Als „großer Hemmschuh“ wird „unabhängig von Trägerschaft und Sparte“ die „geringe Kooperationskultur und -praxis der Kulturakteure untereinander beschrieben und auch die „fehlende Sichtbarkeit der kulturellen Angebote“ sei es im Stadtraum wie im Umland wird als problematisch erlebt. Einen großen Handlungsbedarf sehen die Befragten zudem bei der aktuellen Kulturförderpraxis. Aus den Befragung im „Büro für kulturelle Angelegenheiten“ während der letzten KunstNacht, den Experteninterviews und dem Workshop der Freien Szene wurden fünf Handlungsfelder abgeleitet, die Inhalt der für diesen Herbst anvisierten Themenworkshops sein sollen:

Kulturelle Teilhabe: Die Ursache für die eingeschränkte kulturelle Teilhabe einzelner Zielgruppen (u.a. Kinder, Jugendliche Menschen mit internationalen Wurzeln) wird nicht vor allem in einem Angebotsmangel gesehen, sondern im Mangel an flankierenden zielgruppenspezifischen Kommunikations- und Vermittlungsformaten.

Kommunikation und Digitalisierung: Das Kulturangebot der Stadt soll künftig „sichtbarer“ werden, sowohl in der Stadt selbst als auch im Umland.

Kulturförderung: Neben neuen Richtlinien zur monetären Förderung soll auch auf den wachsenden Bedarf nach einer zeitgemäßen Neuausrichtung der Förderpolitik und -praxis eingegangen werden.

Kooperation und Vernetzung: Die Vernetzungs- und Kooperationstätigkeit der Kemptener Kulturakteure sollen gestärkt und ausgebaut werden.
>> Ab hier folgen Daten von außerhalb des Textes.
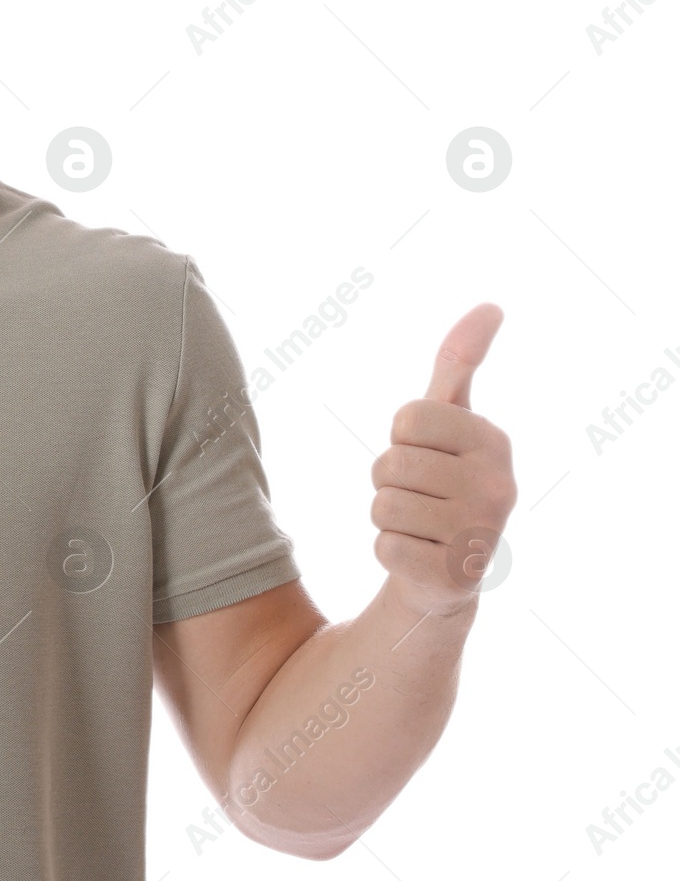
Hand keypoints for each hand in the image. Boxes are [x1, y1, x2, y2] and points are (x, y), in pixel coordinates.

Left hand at [370, 303, 516, 616]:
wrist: (448, 569)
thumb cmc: (443, 480)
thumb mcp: (451, 420)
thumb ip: (459, 363)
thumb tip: (491, 306)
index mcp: (494, 441)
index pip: (408, 418)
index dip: (402, 438)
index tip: (426, 455)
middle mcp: (498, 485)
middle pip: (390, 462)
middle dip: (389, 478)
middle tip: (419, 496)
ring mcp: (481, 533)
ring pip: (382, 504)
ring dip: (386, 515)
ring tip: (420, 524)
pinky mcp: (456, 575)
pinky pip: (383, 546)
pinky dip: (389, 550)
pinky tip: (420, 555)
Partner Kulturverwaltung: Es gilt eine grundsätzliche Prüfung und Überarbeitung des Aufgabenprofils der Kulturverwaltung, die ihr personelles Korsett auch „angesichts eines wachsenden Aufgabenkatalogs“ nach wie vor als „eng geschnürt“ und generell überlastet einstuft.

Darüber hinaus hat sich genreübergreifend die Raumsituation für Kunstschaffende in Kempten als Thema herauskristallisiert. Bis zum Herbstworkshop können unter https://kulturlieferdienst.de/feedbackmodul Anmerkungen zu den einzelnen Handlungsfeldern abgegeben werden. Neu ist auch die mit Sabine Modzel-Hoffmann besetzte Beratungsstelle Kulturförderung im Kulturamt, um Kulturschaffenden bei der Akquise von Fördermitteln unter die Arme zu greifen (Kontakt über https://kulturlieferdienst.de/kulturfoerderung). Zwar kann das fertige Entwicklungskonzept nicht wie ursprünglich geplant diesen Herbst präsentiert werden. Anfang 2021 soll es aber voraussichtlich dann soweit sein, wie seitens des Kulturamts im Ausschuss für Kultur und Stadttheater vergangene Woche angekündigt wurde.